1. Introduction: document grammars
2. DTDs as document grammars
3. XML Schema 1.0
4. Schemas and namespaces
5. Simple types
6. Complex types
7. The Post-schema-validation Infoset
Biography
One of the characteristic features of SGML and XML which marks them as an advance over earlier systems of textual representation is their notion of document grammars: formal specifications of rules for distinguishing valid documents from other data streams. This paper introduces the idea of using formal grammars to describe data streams, and notes some of the fundamental characteristics of XML 1.0 document type definitions as formal grammars, before taking up the major characteristics of XML Schema 1.0 as a language for document grammars.

1. Introduction: document grammars

One fundamental rule of computing is: Garbage in, garbage out. In a sense, everything disucssed in this paper is an attempt to come to grips with this iron law.

Garbage can take the form of bad or erroneous information, but even good information can be garbage if the program we feed it to doesn't know what to do with it. By ‘garbage’ we typically mean nothing other than input for which a given program is not prepared.

When a program is expensive or takes a long time to run, it can be rather trying to discover only after the fact that the input to the program was not what the program was expecting — was garbage, in fact. It would be useful to have some reliable method of distinguishing good input — input for which a program is going to produce useful output — from bad input.

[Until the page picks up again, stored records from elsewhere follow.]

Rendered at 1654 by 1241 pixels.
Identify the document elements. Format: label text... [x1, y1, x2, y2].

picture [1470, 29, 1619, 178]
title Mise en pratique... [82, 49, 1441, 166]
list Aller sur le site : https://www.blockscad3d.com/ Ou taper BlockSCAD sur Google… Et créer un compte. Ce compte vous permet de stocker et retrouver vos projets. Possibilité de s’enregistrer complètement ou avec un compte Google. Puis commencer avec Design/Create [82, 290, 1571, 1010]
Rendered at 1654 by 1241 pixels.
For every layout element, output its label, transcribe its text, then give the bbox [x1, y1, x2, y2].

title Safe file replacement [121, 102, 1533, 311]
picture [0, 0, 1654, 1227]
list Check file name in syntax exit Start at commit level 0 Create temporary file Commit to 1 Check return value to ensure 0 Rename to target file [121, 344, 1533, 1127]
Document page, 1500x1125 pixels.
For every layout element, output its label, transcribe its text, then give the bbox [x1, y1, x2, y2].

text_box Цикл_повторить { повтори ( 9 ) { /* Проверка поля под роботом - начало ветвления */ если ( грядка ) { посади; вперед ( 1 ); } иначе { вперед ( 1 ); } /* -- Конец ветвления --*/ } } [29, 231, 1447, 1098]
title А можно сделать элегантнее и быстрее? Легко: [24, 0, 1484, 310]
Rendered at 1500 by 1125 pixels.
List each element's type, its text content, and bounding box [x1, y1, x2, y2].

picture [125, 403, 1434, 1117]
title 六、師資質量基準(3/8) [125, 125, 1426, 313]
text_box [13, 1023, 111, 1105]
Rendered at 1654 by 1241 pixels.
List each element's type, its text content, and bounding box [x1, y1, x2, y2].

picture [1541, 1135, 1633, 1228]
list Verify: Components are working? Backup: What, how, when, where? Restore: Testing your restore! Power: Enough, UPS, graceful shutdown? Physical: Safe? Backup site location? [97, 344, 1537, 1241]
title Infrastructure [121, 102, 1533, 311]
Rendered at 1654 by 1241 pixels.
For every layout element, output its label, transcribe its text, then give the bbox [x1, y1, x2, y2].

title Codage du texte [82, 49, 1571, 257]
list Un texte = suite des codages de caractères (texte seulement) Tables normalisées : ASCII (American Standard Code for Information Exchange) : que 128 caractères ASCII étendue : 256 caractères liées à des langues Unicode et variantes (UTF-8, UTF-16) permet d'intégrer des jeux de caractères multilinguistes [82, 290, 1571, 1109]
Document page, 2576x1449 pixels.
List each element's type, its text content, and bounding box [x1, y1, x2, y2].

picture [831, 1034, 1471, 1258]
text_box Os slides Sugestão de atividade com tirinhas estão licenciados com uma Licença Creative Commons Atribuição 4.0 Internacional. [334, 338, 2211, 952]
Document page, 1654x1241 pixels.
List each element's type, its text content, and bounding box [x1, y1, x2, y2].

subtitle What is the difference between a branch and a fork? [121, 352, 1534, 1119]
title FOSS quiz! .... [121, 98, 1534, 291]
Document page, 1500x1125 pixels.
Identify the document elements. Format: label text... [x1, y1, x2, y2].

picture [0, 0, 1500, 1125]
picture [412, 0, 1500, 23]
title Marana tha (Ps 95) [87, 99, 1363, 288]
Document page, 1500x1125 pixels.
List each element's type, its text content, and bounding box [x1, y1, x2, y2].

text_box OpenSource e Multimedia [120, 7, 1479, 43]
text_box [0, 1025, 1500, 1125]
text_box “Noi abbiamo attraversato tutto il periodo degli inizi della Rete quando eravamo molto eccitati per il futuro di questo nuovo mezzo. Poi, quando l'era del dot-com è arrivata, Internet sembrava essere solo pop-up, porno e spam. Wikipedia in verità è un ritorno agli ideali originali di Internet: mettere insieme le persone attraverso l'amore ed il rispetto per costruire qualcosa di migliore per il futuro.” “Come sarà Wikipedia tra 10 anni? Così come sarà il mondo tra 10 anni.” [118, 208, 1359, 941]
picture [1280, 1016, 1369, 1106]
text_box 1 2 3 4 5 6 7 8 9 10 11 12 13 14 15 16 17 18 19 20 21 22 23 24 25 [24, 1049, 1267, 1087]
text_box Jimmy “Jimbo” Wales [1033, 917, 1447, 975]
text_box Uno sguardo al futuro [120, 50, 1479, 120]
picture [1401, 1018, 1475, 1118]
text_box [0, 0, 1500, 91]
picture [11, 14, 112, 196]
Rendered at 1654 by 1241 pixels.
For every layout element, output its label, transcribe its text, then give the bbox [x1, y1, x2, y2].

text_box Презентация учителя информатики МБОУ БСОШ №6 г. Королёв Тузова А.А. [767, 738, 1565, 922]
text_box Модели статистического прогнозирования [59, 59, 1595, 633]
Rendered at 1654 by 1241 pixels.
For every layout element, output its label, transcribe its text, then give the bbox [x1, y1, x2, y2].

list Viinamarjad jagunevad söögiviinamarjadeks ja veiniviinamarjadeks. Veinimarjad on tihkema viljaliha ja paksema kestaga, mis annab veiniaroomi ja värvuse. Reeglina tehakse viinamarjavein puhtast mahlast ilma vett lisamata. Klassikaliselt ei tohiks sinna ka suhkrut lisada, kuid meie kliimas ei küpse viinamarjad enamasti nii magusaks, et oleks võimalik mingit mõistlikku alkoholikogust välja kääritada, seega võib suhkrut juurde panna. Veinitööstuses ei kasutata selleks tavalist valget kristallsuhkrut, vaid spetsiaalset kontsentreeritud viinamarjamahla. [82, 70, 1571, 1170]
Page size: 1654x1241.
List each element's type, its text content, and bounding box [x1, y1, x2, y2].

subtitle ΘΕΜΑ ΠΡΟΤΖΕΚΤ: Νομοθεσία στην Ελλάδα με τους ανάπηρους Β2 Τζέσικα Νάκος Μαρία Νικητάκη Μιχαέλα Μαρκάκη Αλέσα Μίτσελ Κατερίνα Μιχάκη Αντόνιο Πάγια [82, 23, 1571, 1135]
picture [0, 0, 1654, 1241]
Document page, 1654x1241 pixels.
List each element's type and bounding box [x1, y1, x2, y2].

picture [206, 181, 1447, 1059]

That is the reason that grammars are, or ought to be, of interest to builders of software systems.

Informally, a grammar is a set of rules that describes how something works, especially a natural language like English or French. In the context of computing, the term grammar is usually associated with Noam Chomsky's explication of the idea: in Chomsky's account, a grammar is a rewriting system — a system which performs calculations by writing and re-writing the contents of a buffer according to a specified set of rules, until the rules say the calculation is finished. A grammar in this sense consists of:

  • V N : a vocabulary of so-called non-terminal symbols

  • V T : a vocabulary of so-called terminal symbols, disjoint from VN

  • P: a set of production rules symbols, each with a left-hand side consisting of a sequence of non-terminal symbols, and a right-hand side consisting of a sequence of non-terminal and/or terminal symbols

  • S: the so-called start symbol, which is an element of the non-terminal vocabulary

The calculation starts with a buffer containing only the start symbol, and proceeds by locating production rules whose left-hand sides match part of the contents of the buffer; when there is such a match, the part of the buffer that matches the left-hand side of the rule can be replaced by the right-hand side of the rule; we call this a derivation step. The calculation proceeds until the buffer contains no non-terminal symbols, only terminal symbols. (They are terminal symbols because they terminate the calculation.) The contents of the buffer at that time will be a sequence of terminal symbols; that sequence of symbols is said to be generated by the grammar.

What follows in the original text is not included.